EXERCISE PROMPT
Begin at the line with "mouse_move(756, 376)" and output every line through the end of the records, exactly as given. Omit pictures.

Collected data entries:
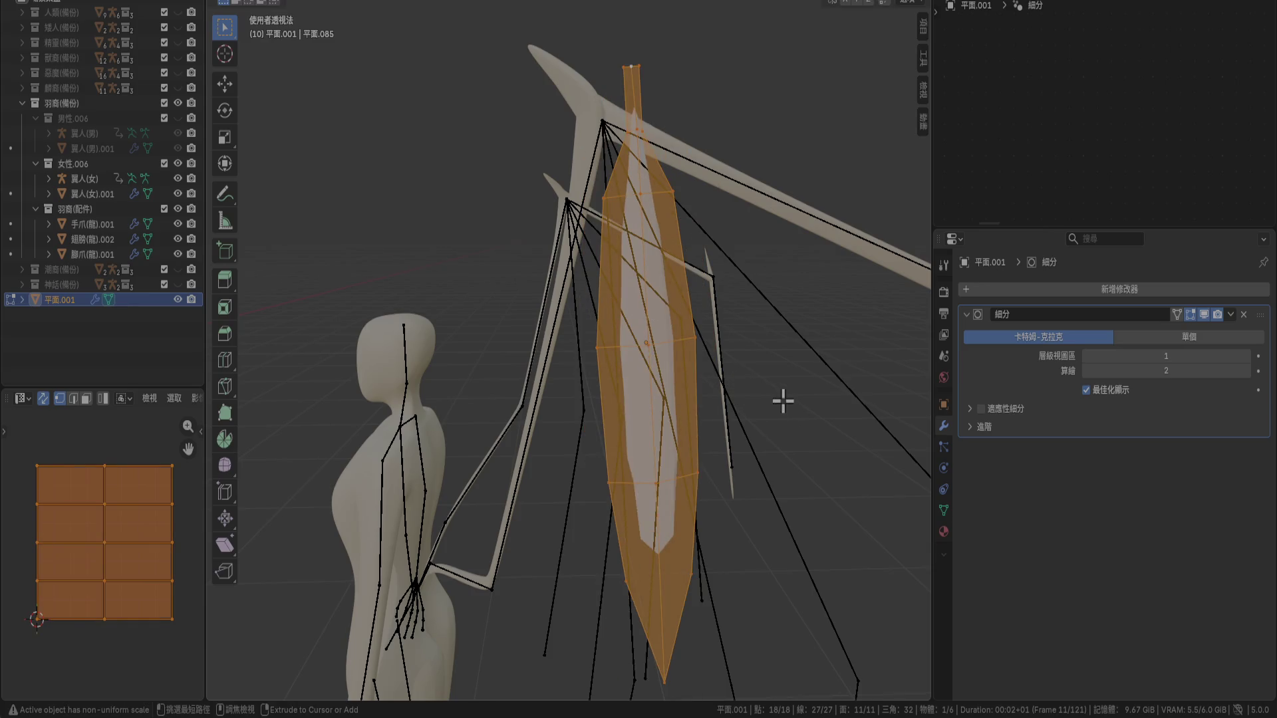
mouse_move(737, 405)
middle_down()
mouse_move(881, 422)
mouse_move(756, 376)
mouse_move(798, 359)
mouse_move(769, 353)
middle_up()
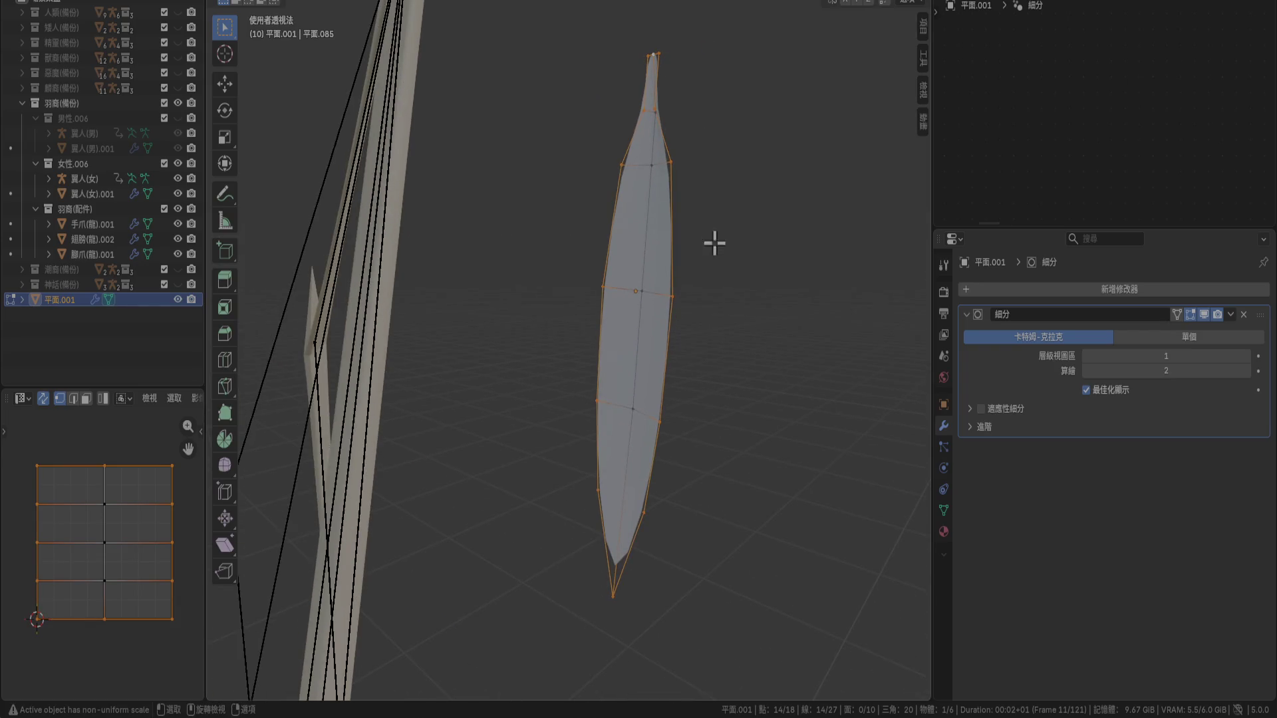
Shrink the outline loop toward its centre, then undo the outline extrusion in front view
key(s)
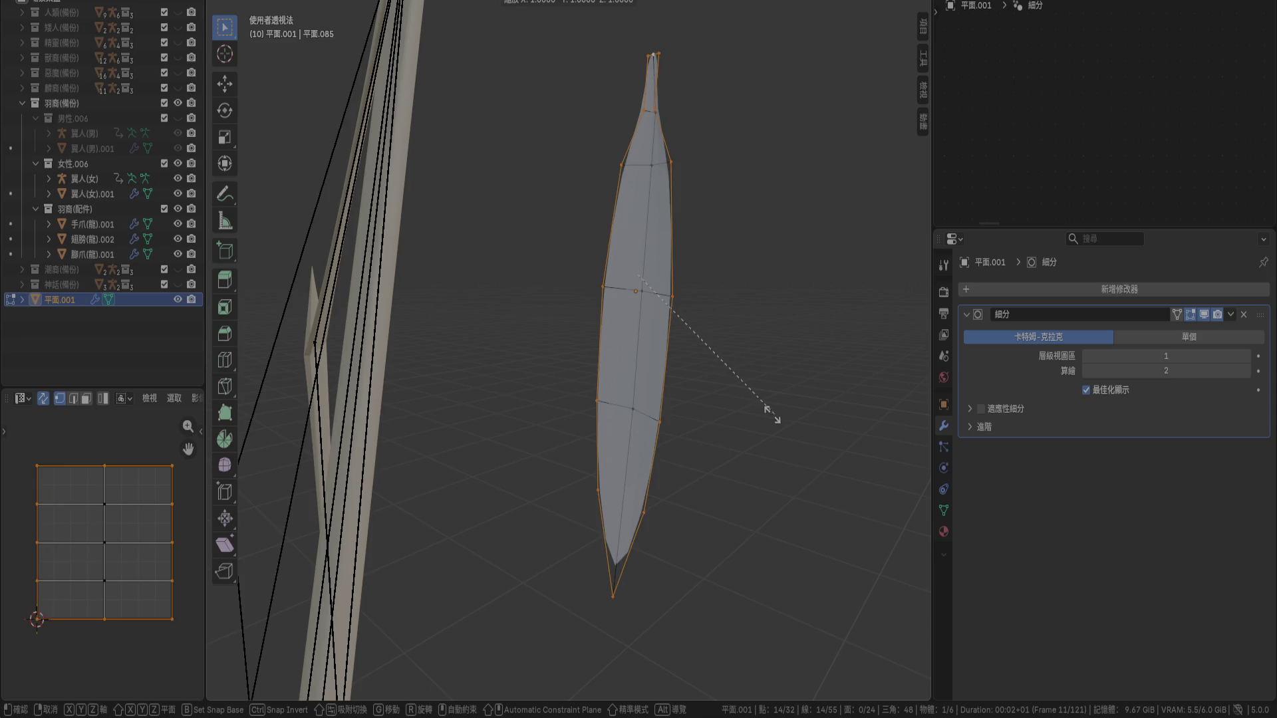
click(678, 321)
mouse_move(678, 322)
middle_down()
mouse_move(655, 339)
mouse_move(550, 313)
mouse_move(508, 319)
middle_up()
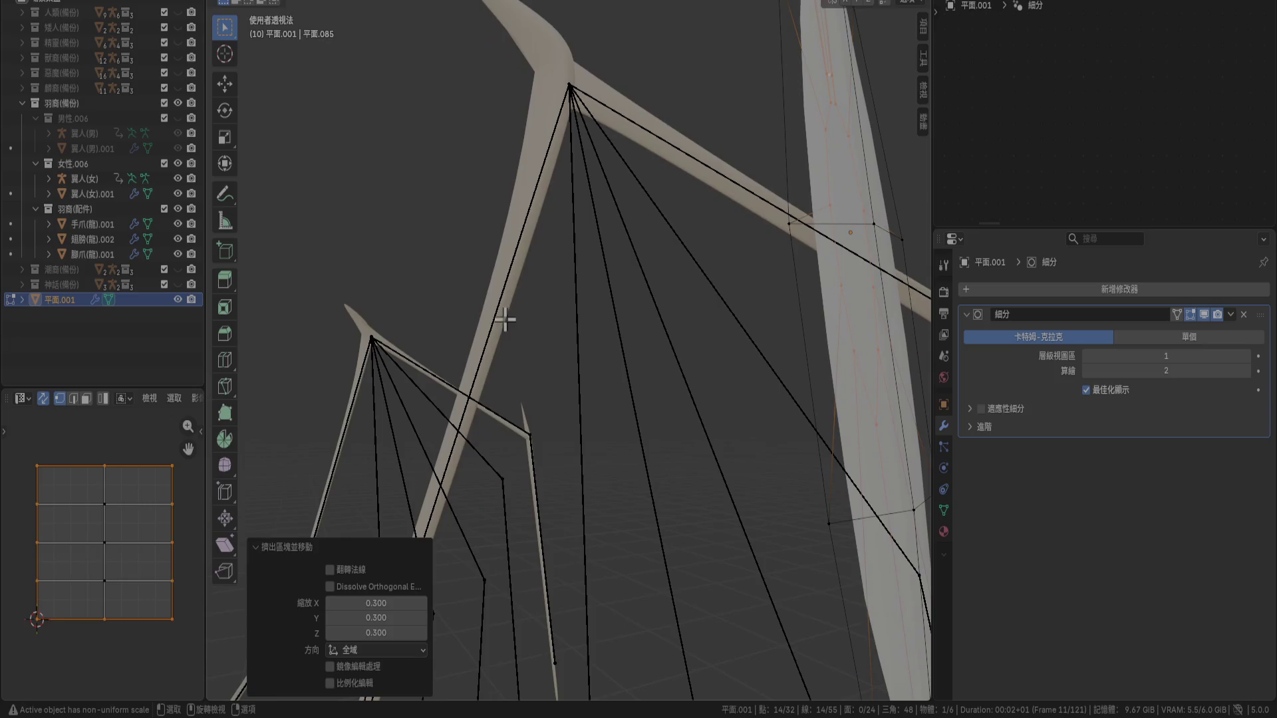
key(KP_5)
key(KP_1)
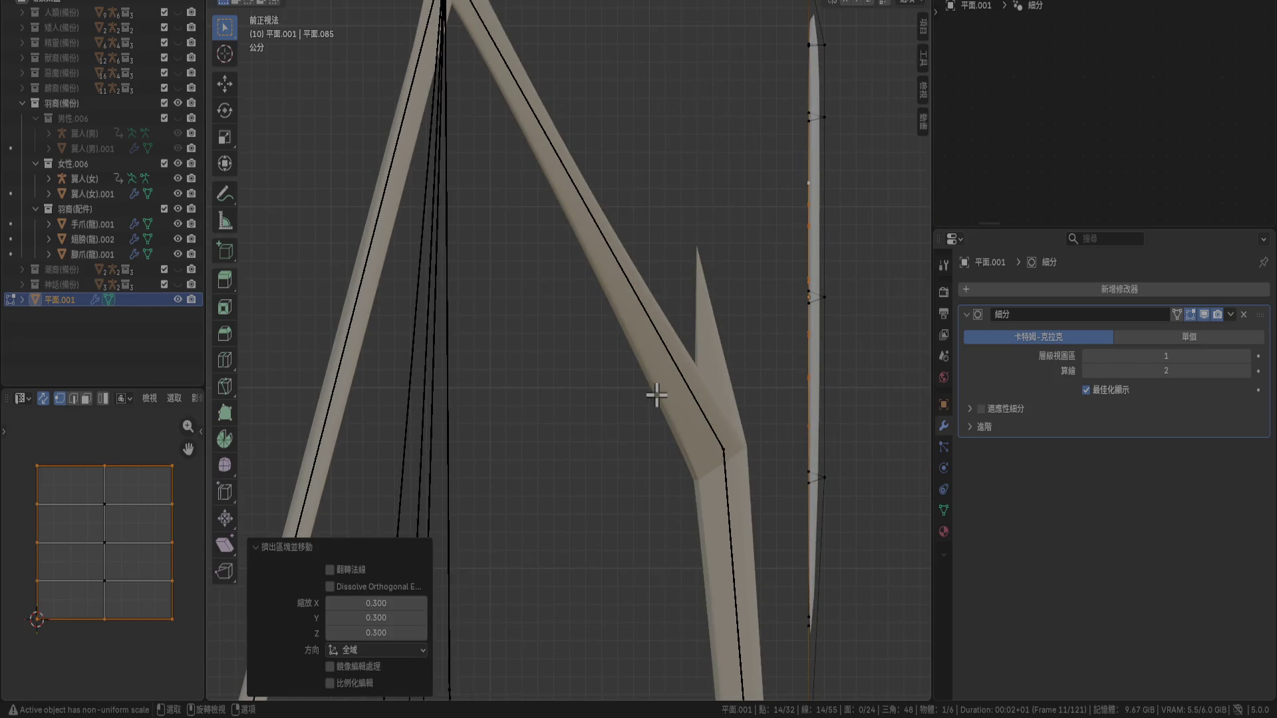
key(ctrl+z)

OUTPUT OF THE EXERCISE
mouse_move(756, 376)
mouse_move(798, 359)
mouse_move(769, 353)
middle_up()
Shrink the outline loop toward its centre, then undo the outline extrusion in front view
key(s)
click(678, 321)
mouse_move(678, 322)
middle_down()
mouse_move(655, 339)
mouse_move(550, 313)
mouse_move(508, 319)
middle_up()
key(KP_5)
key(KP_1)
key(ctrl+z)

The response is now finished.